Érase una vez una débil anciana cuyo esposo había fallecido dejándola sola,
así que vivía con su hijo, su nuera y su nieta. Día tras día la vista de la
anciana se enturbiaba y su oído empeoraba, y a veces, durante las comidas, las
manos le temblaban tanto que se le caían las judías de la cuchara y la sopa
del tazón. El hijo y su esposa se molestaban al verle volcar la comida en la
mesa, y un día, cuando la anciana volcó un vaso de leche, decidieron
terminar con esa situación.
Le instalaron una mesilla en el rincón cercano al armario de las escobas y hacían
comer a la anciana allí. Ella se
sentaba a solas, mirando a los demás con
ojos enturbiados por las lágrimas. A veces le
hablaban mientras comían, pero habitualmente era para regañarla por
haber hecho caer un cuenco o un tenedor.
Una noche, antes de la cena, la pequeña jugaba en el suelo con sus
bloques y el padre le preguntó qué estaba construyendo.
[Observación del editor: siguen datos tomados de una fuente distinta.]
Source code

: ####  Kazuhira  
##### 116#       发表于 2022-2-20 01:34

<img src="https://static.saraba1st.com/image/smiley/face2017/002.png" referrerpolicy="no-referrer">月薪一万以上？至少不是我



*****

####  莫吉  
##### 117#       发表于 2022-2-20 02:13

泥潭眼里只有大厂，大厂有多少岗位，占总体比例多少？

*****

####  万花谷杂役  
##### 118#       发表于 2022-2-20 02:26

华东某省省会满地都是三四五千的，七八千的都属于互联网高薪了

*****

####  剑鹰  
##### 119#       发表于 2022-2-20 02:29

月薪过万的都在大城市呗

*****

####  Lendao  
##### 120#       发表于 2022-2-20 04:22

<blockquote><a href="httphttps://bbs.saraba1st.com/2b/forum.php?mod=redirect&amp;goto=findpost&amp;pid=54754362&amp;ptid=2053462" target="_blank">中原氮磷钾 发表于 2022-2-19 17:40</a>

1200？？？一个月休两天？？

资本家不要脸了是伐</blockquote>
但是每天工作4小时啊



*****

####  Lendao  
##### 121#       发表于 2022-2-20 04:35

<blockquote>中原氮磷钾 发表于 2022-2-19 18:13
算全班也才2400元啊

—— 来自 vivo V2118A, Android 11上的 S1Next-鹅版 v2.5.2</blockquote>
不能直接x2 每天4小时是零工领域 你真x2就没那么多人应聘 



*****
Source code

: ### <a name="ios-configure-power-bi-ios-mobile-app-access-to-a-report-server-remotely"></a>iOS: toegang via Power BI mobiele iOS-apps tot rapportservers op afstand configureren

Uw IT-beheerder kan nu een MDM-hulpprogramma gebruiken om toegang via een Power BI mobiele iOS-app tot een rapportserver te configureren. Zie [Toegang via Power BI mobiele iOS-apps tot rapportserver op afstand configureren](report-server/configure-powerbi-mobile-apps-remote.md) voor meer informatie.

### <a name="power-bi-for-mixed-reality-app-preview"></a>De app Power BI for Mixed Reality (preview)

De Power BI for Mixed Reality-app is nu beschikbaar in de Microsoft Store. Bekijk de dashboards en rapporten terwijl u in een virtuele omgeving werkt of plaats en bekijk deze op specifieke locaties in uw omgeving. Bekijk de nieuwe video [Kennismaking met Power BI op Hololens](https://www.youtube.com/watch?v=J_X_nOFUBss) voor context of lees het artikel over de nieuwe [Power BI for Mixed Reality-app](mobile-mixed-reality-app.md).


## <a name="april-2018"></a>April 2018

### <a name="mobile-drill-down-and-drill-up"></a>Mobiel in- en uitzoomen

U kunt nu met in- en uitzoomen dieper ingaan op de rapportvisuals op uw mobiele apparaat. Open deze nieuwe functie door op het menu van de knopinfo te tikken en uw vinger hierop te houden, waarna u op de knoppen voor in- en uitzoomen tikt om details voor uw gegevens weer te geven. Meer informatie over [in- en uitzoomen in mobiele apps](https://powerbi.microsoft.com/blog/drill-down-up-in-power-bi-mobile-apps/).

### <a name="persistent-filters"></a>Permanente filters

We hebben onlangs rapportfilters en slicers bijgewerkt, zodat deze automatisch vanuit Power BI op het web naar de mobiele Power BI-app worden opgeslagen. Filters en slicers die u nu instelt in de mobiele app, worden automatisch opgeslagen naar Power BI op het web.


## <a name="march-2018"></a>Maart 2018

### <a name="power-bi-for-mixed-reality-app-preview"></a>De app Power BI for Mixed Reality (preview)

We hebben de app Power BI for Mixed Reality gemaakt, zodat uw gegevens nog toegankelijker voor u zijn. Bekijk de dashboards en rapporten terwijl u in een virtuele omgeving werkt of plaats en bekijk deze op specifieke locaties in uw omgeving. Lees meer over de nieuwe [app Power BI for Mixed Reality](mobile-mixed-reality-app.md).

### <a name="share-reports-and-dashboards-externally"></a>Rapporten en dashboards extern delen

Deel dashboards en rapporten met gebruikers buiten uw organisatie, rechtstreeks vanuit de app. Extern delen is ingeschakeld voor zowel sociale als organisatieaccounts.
-Estoy construyendo una mesilla para mamá y para ti -dijo ella sonriendo-, para
que podáis comer a solas en
el rincón cuando yo sea mayor.
Sus padres la miraron sorprendidos un instante,
y de pronto rompieron a llorar. Esa noche
devolvieron a la anciana su sitio en la mesa grande. Desde entonces ella
comió con el resto de la familia, y su
hijo y su nuera dejaron de enfadarse cuando volcaba algo de cuando en cuando.